Effects of pesticide selection
Repeated use of the same class of pesticides to control a pest can cause undesirable changes in the gene pool of a pest leading to another form of artificial selection, pesticide resistance. When a pesticide is first used, a small proportion of the pest population may survive exposure to the material due to their distinct genetic makeup. These individuals pass along the genes for resistance to the next generation. Subsequent uses of the pesticide increase the proportion of less-susceptible individuals in the population. Through this process of selection, the population gradually develops resistance to the pesticide. Worldwide, more than 500 species of insects, mites, and spiders have developed some level of pesticide resistance. The twospotted spider mite is a pest of most fruit crops and is notorious for rapidly developing resistance to miticides.
Some plant pathogens have also become resistant to pesticides. Among fruit producers in North America, apple growers perhaps have faced the most significant problems with pesticide resistance.
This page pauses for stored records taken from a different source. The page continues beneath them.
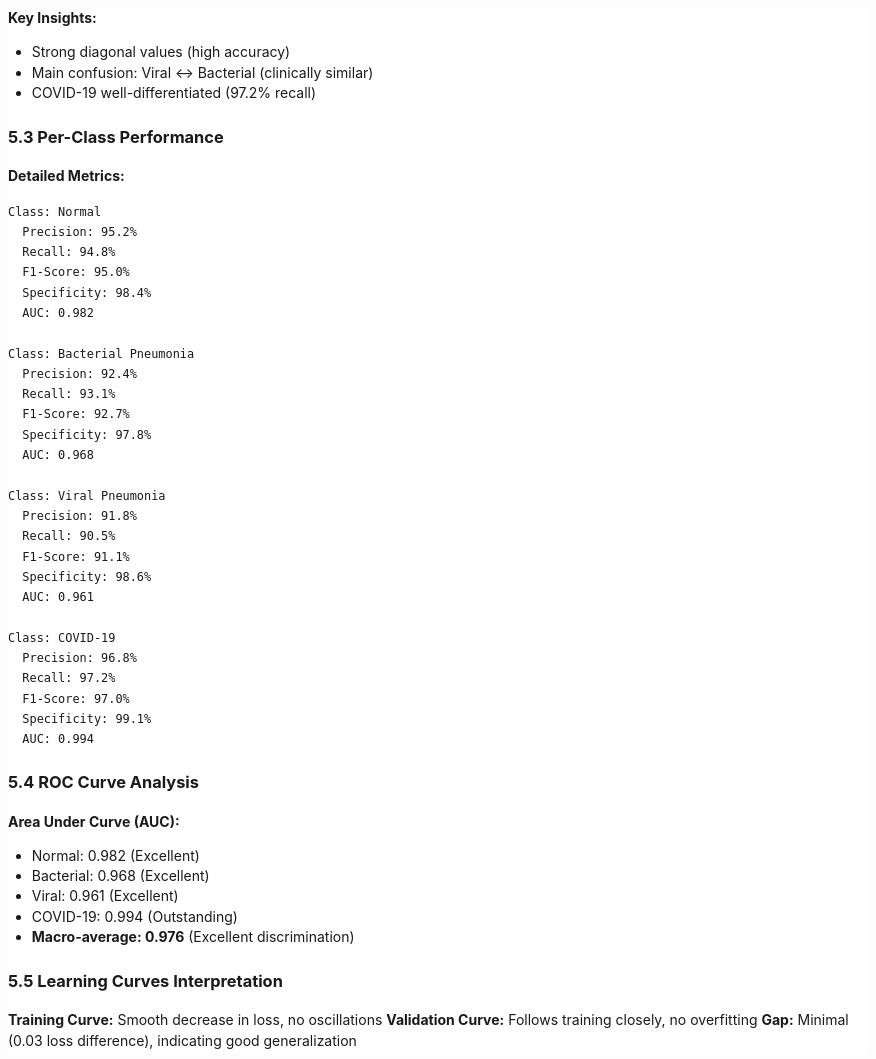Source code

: **Key Insights:**
- Strong diagonal values (high accuracy)
- Main confusion: Viral ↔ Bacterial (clinically similar)
- COVID-19 well-differentiated (97.2% recall)

### 5.3 Per-Class Performance

**Detailed Metrics:**

```
Class: Normal
  Precision: 95.2%
  Recall: 94.8%
  F1-Score: 95.0%
  Specificity: 98.4%
  AUC: 0.982

Class: Bacterial Pneumonia
  Precision: 92.4%
  Recall: 93.1%
  F1-Score: 92.7%
  Specificity: 97.8%
  AUC: 0.968

Class: Viral Pneumonia
  Precision: 91.8%
  Recall: 90.5%
  F1-Score: 91.1%
  Specificity: 98.6%
  AUC: 0.961

Class: COVID-19
  Precision: 96.8%
  Recall: 97.2%
  F1-Score: 97.0%
  Specificity: 99.1%
  AUC: 0.994
```

### 5.4 ROC Curve Analysis

**Area Under Curve (AUC):**
- Normal: 0.982 (Excellent)
- Bacterial: 0.968 (Excellent)
- Viral: 0.961 (Excellent)
- COVID-19: 0.994 (Outstanding)
- **Macro-average: 0.976** (Excellent discrimination)

### 5.5 Learning Curves Interpretation

**Training Curve:** Smooth decrease in loss, no oscillations
**Validation Curve:** Follows training closely, no overfitting
**Gap:** Minimal (0.03 loss difference), indicating good generalization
Examples include streptomycin resistance in the fire blight bacterium and benomyl resistance in the apple scab pathogen. Although the precise genetic and ecological factors differ among pests that have become resistant, in all cases resistance is driven by one process—selection.
Selection for resistance can occur if a small proportion of the insect population is able to survive treatment with insecticide. These rare resistant individuals can reproduce and pass on their resistance to the offspring. If an insecticide with the same mode of action is repeatedly used against this population, an even greater proportion will survive. Ultimately, the once-effective product no longer controls the resistant population.
Single-step pesticide resistance arises suddenly in the field. A single gene or physiological function changes so that an individual becomes highly resistant to the pesticide. With just one or two sprays of the pesticide, the population shifts from mostly sensitive to mostly resistant individuals. This is the process by which populations of streptomycin-resistant fire blight bacteria and benomyl-resistant apple scab bacteria rapidly developed in commercial orchards.
Multi-step pesticide resistance arises slowly in the field over many years. Rather than having distinct groups of sensitive and resistant individuals, the population consists of individuals with a range of sensitivities to the pesticide. With each pesticide application, those individuals at the more resistant end of the spectrum survive and reproduce. Over the years, the proportion of the population that can survive a pesticide spray increases, until that pesticide eventually becomes ineffective. This process is underway in apple orchards where the sterol inhibitor (SI) fungicides have been used extensively to control scab. The shift toward resistance leads to a gradual erosion of control.
Growers can help delay the development of resistance by applying pesticides only when they are needed, by rotating between different chemical classes, and by using rates of pesticides within the labeled range. Integrating non-chemical approaches such as pheromone mating disruption and cultural controls can also help delay resistance.